**EXERCISE DIRECTIONS:** Pictures aside, write every record out again word for word.

------------------------------------

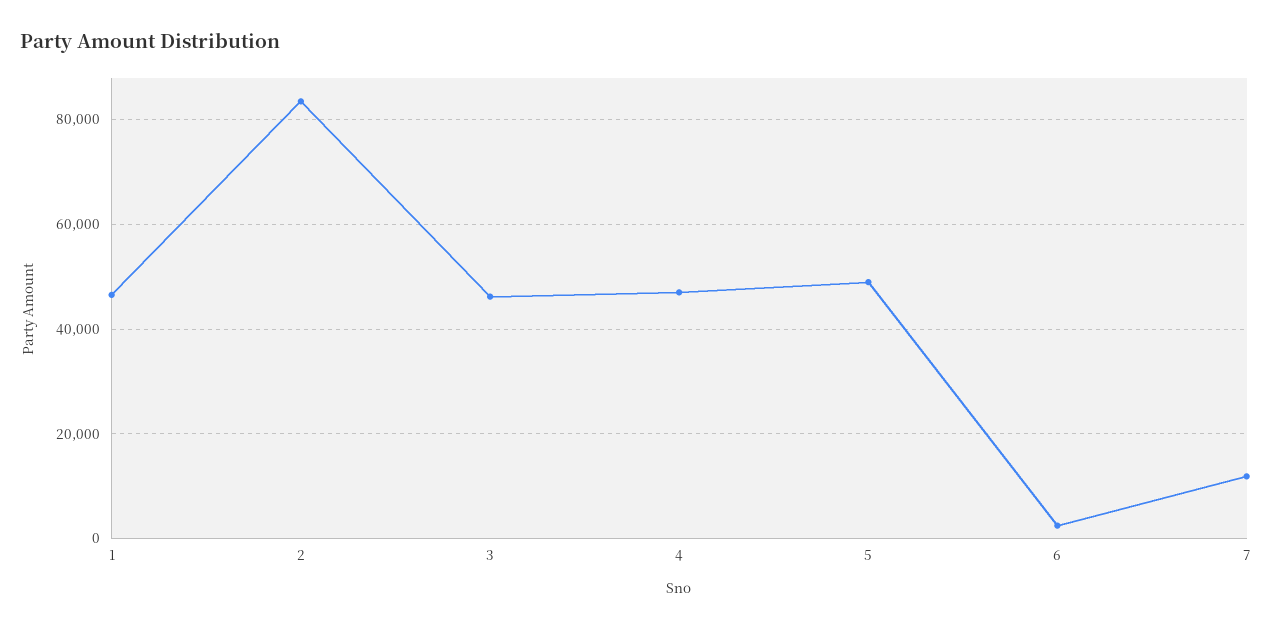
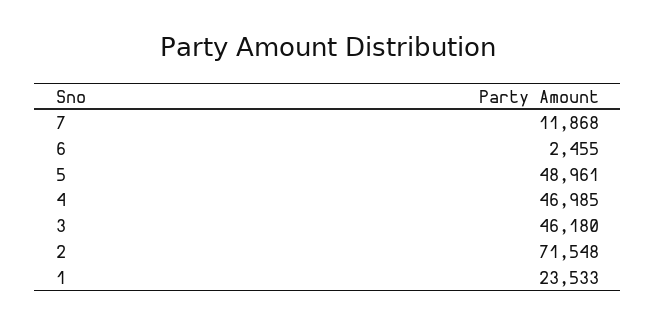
  {
-   "1": 46000,
+   "1": 23533,
-   "2": 84000,
+   "2": 71548,
    "3": 46180,
    "4": 46985,
    "5": 48961,
    "6": 2455,
    "7": 11868
  }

------------------------------------

**EXPECTED ANSWER:**
  {
-   "1": 46000,
+   "1": 23533,
-   "2": 84000,
+   "2": 71548,
    "3": 46180,
    "4": 46985,
    "5": 48961,
    "6": 2455,
    "7": 11868
  }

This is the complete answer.